*WHAT IS REQUIRED*
Render each line of text in the material below as a JSON list of strings, one string per line, with blank lines omitted. Leave the pictures out of the answer.

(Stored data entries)
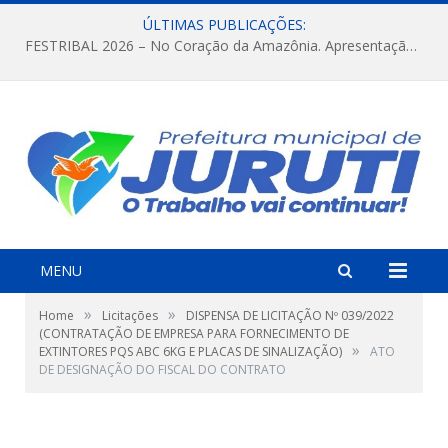
ÚLTIMAS PUBLICAÇÕES:
FESTRIBAL 2026 – No Coração da Amazônia. Apresentação da Munduruku.
MENU
»
»
Home
Licitações
DISPENSA DE LICITAÇÃO Nº 039/2022
(CONTRATAÇÃO DE EMPRESA PARA FORNECIMENTO DE
»
EXTINTORES PQS ABC 6KG E PLACAS DE SINALIZAÇÃO)
ATO
DE DESIGNAÇÃO DO FISCAL DO CONTRATO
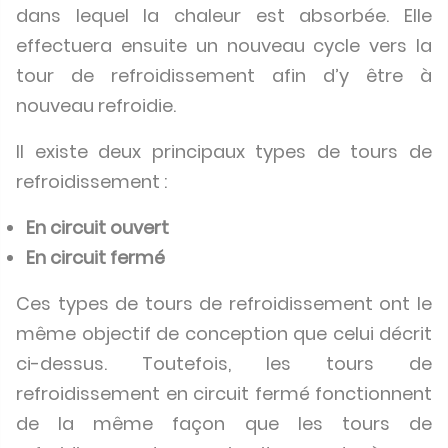
dans lequel la chaleur est absorbée. Elle
effectuera ensuite un nouveau cycle vers la
tour de refroidissement afin d’y être à
nouveau refroidie.
Il existe deux principaux types de tours de
refroidissement :
En circuit ouvert
En circuit fermé
Ces types de tours de refroidissement ont le
même objectif de conception que celui décrit
ci-dessus. Toutefois, les tours de
refroidissement en circuit fermé fonctionnent
de la même façon que les tours de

*TASK RESULT*
[
  "ÚLTIMAS PUBLICAÇÕES:",
  "FESTRIBAL 2026 – No Coração da Amazônia. Apresentação da Munduruku.",
  "MENU",
  "»",
  "»",
  "Home",
  "Licitações",
  "DISPENSA DE LICITAÇÃO Nº 039/2022",
  "(CONTRATAÇÃO DE EMPRESA PARA FORNECIMENTO DE",
  "»",
  "EXTINTORES PQS ABC 6KG E PLACAS DE SINALIZAÇÃO)",
  "ATO",
  "DE DESIGNAÇÃO DO FISCAL DO CONTRATO",
  "dans lequel la chaleur est absorbée. Elle",
  "effectuera ensuite un nouveau cycle vers la",
  "tour de refroidissement afin d’y être à",
  "nouveau refroidie.",
  "Il existe deux principaux types de tours de",
  "refroidissement :",
  "En circuit ouvert",
  "En circuit fermé",
  "Ces types de tours de refroidissement ont le",
  "même objectif de conception que celui décrit",
  "ci-dessus. Toutefois, les tours de",
  "refroidissement en circuit fermé fonctionnent",
  "de la même façon que les tours de"
]